I am sure the suggestions here will be to use an S3 bucket and I am aware of this. My question is a bit more difficult, from what I am gathering, in that I want to use Pygsheets, a python library, to write to a Google Sheet. However, after getting through all the deployment and layer steps... what is stopping me is a pesky .json file needs to be read by one of the functions in Pygsheets. I do believe it is reading and writing something else on the fly which may not be allowed in and of itself but I am asking regardless.
Link directly to the function that needs to be used in conjunction with the secret.json from Google: Pygsheets Github
Sample code:
print("-->Using the library pygsheets to update...")
print(f"-->Accessing client_secret.json")
gc = pygsheets.authorize(service_file='client_secret.json')
print(f"-->Opening Google Sheets")
#open the google spreadsheet
sh = gc.open_by_url('https://...')
print(f"-->Accessing")
#select the first sheet
wks = sh[0]
print(f"-->Updating selected cells... ")
#update the first sheet with df, starting at cell A11.

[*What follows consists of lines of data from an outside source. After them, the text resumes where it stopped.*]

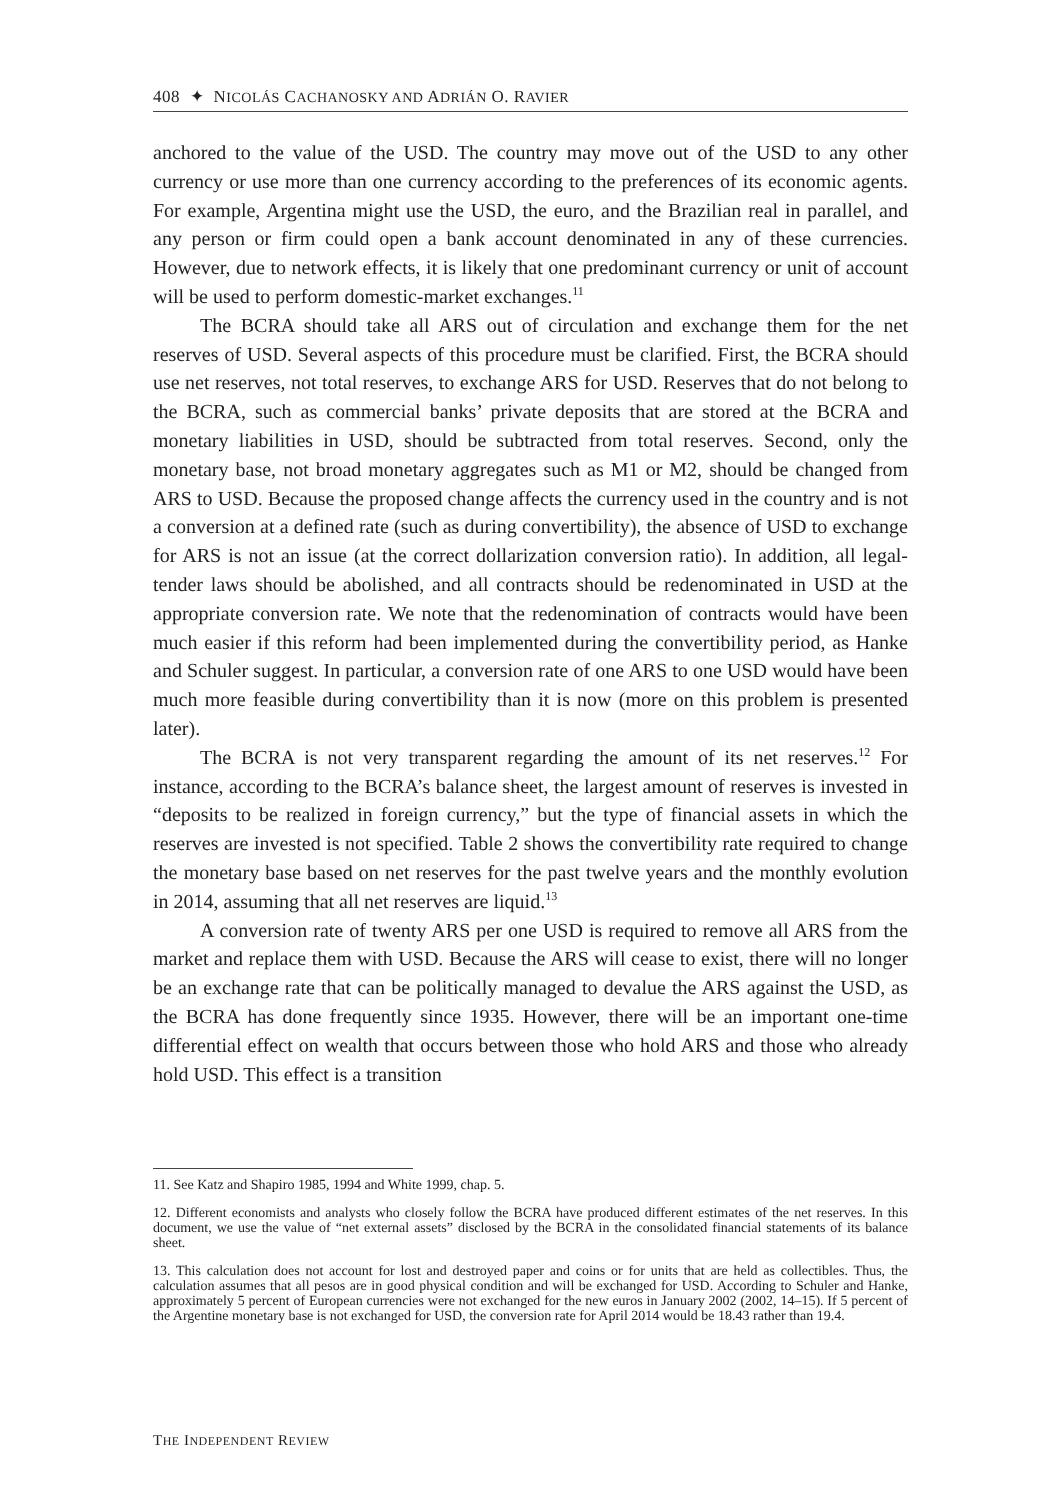408 ✦ NICOLÁS CACHANOSKY AND ADRIÁN O. RAVIER
anchored to the value of the USD. The country may move out of the USD to any other currency or use more than one currency according to the preferences of its economic agents. For example, Argentina might use the USD, the euro, and the Brazilian real in parallel, and any person or firm could open a bank account denominated in any of these currencies. However, due to network effects, it is likely that one predominant currency or unit of account will be used to perform domestic-market exchanges.<sup>11</sup>
The BCRA should take all ARS out of circulation and exchange them for the net reserves of USD. Several aspects of this procedure must be clarified. First, the BCRA should use net reserves, not total reserves, to exchange ARS for USD. Reserves that do not belong to the BCRA, such as commercial banks’ private deposits that are stored at the BCRA and monetary liabilities in USD, should be subtracted from total reserves. Second, only the monetary base, not broad monetary aggregates such as M1 or M2, should be changed from ARS to USD. Because the proposed change affects the currency used in the country and is not a conversion at a defined rate (such as during convertibility), the absence of USD to exchange for ARS is not an issue (at the correct dollarization conversion ratio). In addition, all legal-tender laws should be abolished, and all contracts should be redenominated in USD at the appropriate conversion rate. We note that the redenomination of contracts would have been much easier if this reform had been implemented during the convertibility period, as Hanke and Schuler suggest. In particular, a conversion rate of one ARS to one USD would have been much more feasible during convertibility than it is now (more on this problem is presented later).
The BCRA is not very transparent regarding the amount of its net reserves.<sup>12</sup> For instance, according to the BCRA’s balance sheet, the largest amount of reserves is invested in “deposits to be realized in foreign currency,” but the type of financial assets in which the reserves are invested is not specified. Table 2 shows the convertibility rate required to change the monetary base based on net reserves for the past twelve years and the monthly evolution in 2014, assuming that all net reserves are liquid.<sup>13</sup>
A conversion rate of twenty ARS per one USD is required to remove all ARS from the market and replace them with USD. Because the ARS will cease to exist, there will no longer be an exchange rate that can be politically managed to devalue the ARS against the USD, as the BCRA has done frequently since 1935. However, there will be an important one-time differential effect on wealth that occurs between those who hold ARS and those who already hold USD. This effect is a transition
11. See Katz and Shapiro 1985, 1994 and White 1999, chap. 5.
12. Different economists and analysts who closely follow the BCRA have produced different estimates of the net reserves. In this document, we use the value of “net external assets” disclosed by the BCRA in the consolidated financial statements of its balance sheet.
13. This calculation does not account for lost and destroyed paper and coins or for units that are held as collectibles. Thus, the calculation assumes that all pesos are in good physical condition and will be exchanged for USD. According to Schuler and Hanke, approximately 5 percent of European currencies were not exchanged for the new euros in January 2002 (2002, 14–15). If 5 percent of the Argentine monetary base is not exchanged for USD, the conversion rate for April 2014 would be 18.43 rather than 19.4.
THE INDEPENDENT REVIEW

wks.set_dataframe(df, 'J14')
Again, I am close to my final product of automating my sheets using this script/library/lambda that I can taste it :). If the absolute best workaround is S3 please be gentle I am a first year analyst trying to get my feet wet. Superior is telling me it would take a while to hook up a connection to S3 so thats also a reason to avoid. Thanks!
Fixed. Simply added the .json creds to the deployment package. I had ran into an issue with pandas so I have a blend of layers and a deployment package with my .py script (and, again, with secret.json). Thanks!